### Problem requirements
In the entries below, how many lines hold the word "Ihren"? Answer with the number only.

Data excerpts:
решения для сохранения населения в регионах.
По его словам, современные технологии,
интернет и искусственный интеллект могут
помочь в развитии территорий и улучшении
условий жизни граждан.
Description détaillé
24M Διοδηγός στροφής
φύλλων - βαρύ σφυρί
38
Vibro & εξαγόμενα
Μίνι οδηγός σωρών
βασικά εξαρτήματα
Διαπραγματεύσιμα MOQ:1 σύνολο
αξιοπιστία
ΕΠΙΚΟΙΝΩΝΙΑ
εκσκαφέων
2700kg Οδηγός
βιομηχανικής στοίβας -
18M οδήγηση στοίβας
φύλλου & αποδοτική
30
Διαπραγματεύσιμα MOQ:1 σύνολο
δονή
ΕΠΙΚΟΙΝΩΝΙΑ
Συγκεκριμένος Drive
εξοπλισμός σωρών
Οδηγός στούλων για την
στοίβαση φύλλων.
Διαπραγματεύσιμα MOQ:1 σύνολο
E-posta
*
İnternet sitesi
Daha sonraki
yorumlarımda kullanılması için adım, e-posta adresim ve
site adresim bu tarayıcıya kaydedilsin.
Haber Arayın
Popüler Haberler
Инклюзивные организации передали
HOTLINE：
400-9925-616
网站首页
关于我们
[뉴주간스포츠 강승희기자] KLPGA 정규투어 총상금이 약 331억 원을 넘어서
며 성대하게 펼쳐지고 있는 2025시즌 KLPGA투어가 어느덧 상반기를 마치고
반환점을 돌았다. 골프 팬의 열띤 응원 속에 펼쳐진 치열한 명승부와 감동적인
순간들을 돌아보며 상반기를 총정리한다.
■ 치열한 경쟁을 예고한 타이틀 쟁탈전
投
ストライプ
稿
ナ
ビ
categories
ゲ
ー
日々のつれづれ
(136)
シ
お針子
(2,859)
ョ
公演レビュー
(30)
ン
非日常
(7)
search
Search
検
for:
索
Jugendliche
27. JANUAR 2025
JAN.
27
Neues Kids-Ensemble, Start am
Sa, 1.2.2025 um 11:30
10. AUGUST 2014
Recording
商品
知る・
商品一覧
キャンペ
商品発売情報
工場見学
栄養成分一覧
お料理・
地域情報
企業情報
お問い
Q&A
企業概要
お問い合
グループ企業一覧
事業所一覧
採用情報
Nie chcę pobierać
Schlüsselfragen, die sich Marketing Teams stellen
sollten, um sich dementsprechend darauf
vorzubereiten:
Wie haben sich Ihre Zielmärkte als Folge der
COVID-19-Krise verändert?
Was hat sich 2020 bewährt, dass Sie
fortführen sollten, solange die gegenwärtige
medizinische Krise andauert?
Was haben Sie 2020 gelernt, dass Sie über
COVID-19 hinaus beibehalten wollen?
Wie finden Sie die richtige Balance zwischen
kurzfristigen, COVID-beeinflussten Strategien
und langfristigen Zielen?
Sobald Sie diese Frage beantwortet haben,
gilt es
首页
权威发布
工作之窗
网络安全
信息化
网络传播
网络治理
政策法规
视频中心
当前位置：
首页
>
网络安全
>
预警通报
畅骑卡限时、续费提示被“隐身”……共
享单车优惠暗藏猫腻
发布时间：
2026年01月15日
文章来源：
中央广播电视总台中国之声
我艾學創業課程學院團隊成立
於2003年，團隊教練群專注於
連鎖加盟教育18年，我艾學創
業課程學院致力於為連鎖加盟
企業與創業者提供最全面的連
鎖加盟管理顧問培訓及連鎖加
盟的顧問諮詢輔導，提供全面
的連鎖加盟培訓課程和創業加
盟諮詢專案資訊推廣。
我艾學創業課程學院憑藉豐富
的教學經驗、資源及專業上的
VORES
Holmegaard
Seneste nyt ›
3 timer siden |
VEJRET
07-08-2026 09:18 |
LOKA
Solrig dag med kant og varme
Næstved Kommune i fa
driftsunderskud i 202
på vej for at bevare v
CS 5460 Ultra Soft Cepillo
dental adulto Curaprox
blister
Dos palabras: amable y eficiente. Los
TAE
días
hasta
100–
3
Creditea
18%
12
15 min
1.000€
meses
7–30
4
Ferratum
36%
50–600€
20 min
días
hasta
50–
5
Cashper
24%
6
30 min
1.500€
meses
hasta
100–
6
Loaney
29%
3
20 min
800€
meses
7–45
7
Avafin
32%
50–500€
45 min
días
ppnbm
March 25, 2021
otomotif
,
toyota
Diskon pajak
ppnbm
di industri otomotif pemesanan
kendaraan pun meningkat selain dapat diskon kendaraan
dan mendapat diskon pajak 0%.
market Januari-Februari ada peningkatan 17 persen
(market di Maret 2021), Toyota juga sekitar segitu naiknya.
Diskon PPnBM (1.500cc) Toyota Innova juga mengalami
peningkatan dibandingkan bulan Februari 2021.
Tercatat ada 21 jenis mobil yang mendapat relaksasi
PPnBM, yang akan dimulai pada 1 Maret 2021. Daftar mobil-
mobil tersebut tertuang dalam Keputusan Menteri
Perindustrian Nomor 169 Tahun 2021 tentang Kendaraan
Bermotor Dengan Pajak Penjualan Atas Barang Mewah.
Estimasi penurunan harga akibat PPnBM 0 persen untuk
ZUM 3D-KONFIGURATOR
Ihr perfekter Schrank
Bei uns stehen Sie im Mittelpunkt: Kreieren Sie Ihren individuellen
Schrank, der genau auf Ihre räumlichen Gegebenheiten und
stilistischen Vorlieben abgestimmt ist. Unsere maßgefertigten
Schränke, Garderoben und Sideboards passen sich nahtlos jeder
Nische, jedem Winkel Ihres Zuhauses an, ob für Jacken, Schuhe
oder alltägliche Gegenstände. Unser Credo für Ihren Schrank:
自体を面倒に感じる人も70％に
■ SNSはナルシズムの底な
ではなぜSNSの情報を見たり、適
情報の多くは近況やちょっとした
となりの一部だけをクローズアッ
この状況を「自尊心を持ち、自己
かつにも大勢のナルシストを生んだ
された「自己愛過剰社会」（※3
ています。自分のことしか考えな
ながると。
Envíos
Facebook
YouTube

### Solution
2